Salient: Victoria University of Wellington Students' Newspaper. Vol. 32, No. 6. 1969.
With reference to the poetry which I quoted in Salient 2:
Sam Hunt's poem "A Song About Her" should have been divided into five stanzas of four lines and the third line of the poem should have read : "kicked my pillows out of bed".
In Dennis List's "The Camels Are Coming" the fifth line should have read "the wild profustion of Arabia".
Michael Neill's poem, reprinted in Salient 4 from Argot Broadsheet, should have been titled "Crows in December".
I would be grateful if more care could be given to proof reading in future issues.
Further, in the same issue of Salient, Trevor James described one of Dennis List's poems as "superbly said" (with which description I don't altogether agree—it's not bad, but no more) and then wondered whether or not it was "significant" or has meaning"? Does it matter? Trevor confessed that "the poem by Dennis List I cannot really understand". It may be that it's "meaning" is suggested, and that one cannot satisfactorily define what it is that is suggested.

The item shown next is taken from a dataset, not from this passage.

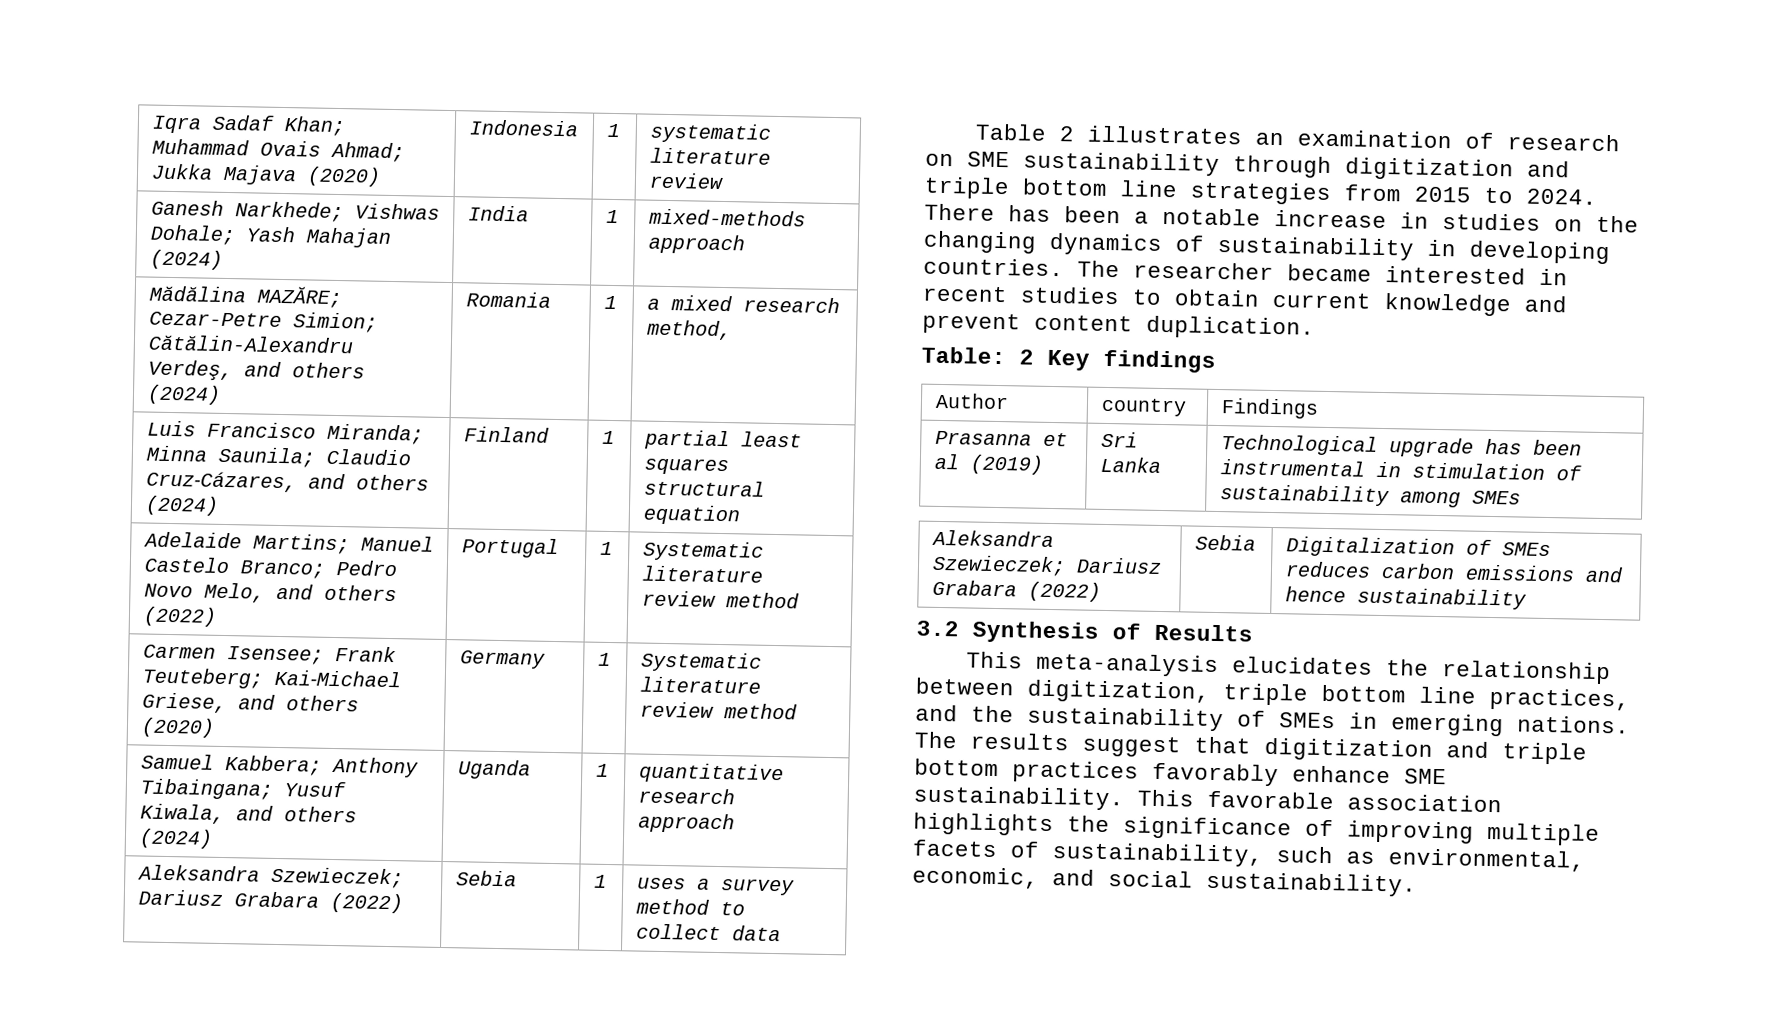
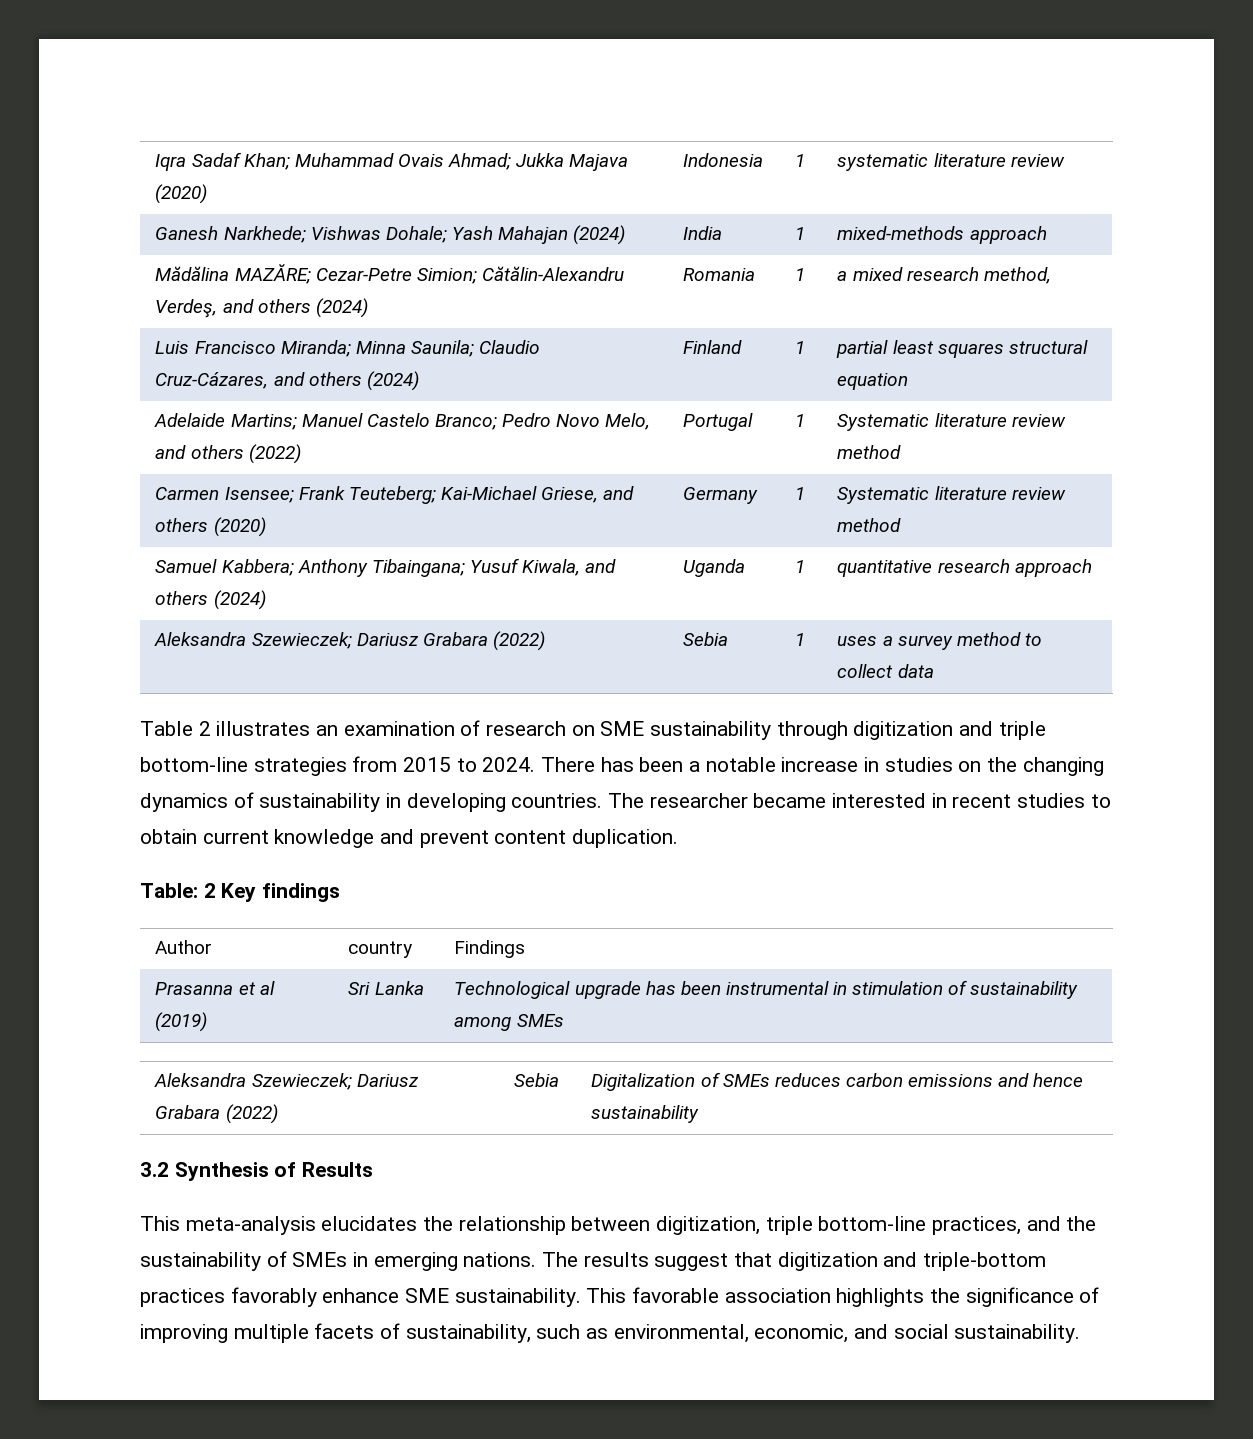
[1022,178,1178,198] bottom line -> [140,757,248,772] bottom-line
[1321,684,1476,704] bottom line -> [818,1216,927,1231] bottom-line
[1502,742,1587,765] [914,758,999,777] triple bottom -> [923,1252,1047,1271] triple-bottom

In the same article Trevor wondered whether Peter Bland's "Train Home" is a poem at all. Can he suggest any criteria by which we might determine whether or not it is a poem? He may agree that some attempt at definition is called for if he is prepared to suggest that he can exclude some pieces of writing from a definition of "poetry". If he is prepared to tackle this problem he might in the process, eliminate such nonsense as this :
For example "Hyde Park", by one "Tom Smucker", might just as well be told in prose rather than fool around with the fancy line arrangement" (from Salient 1).
And, with reference to "Train Home", "the same thing (moral) idea could probably be said just as well in a sketch for a story rather than to attempt a poem at that level of style" (from Salient 4).